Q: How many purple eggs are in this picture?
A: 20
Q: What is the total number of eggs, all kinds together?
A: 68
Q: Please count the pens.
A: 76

--

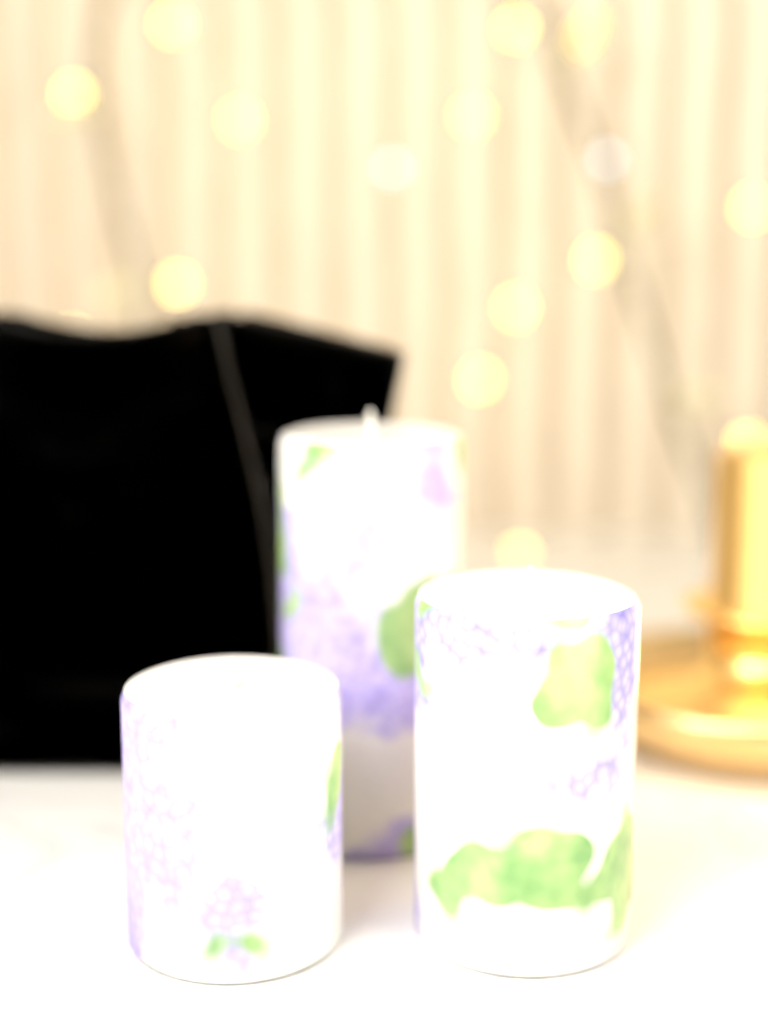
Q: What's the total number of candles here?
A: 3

- _Goal_
List each row above that contains the word "number", copying those rows in full.

- _Final result_
Q: What is the total number of eggs, all kinds together?
Q: What's the total number of candles here?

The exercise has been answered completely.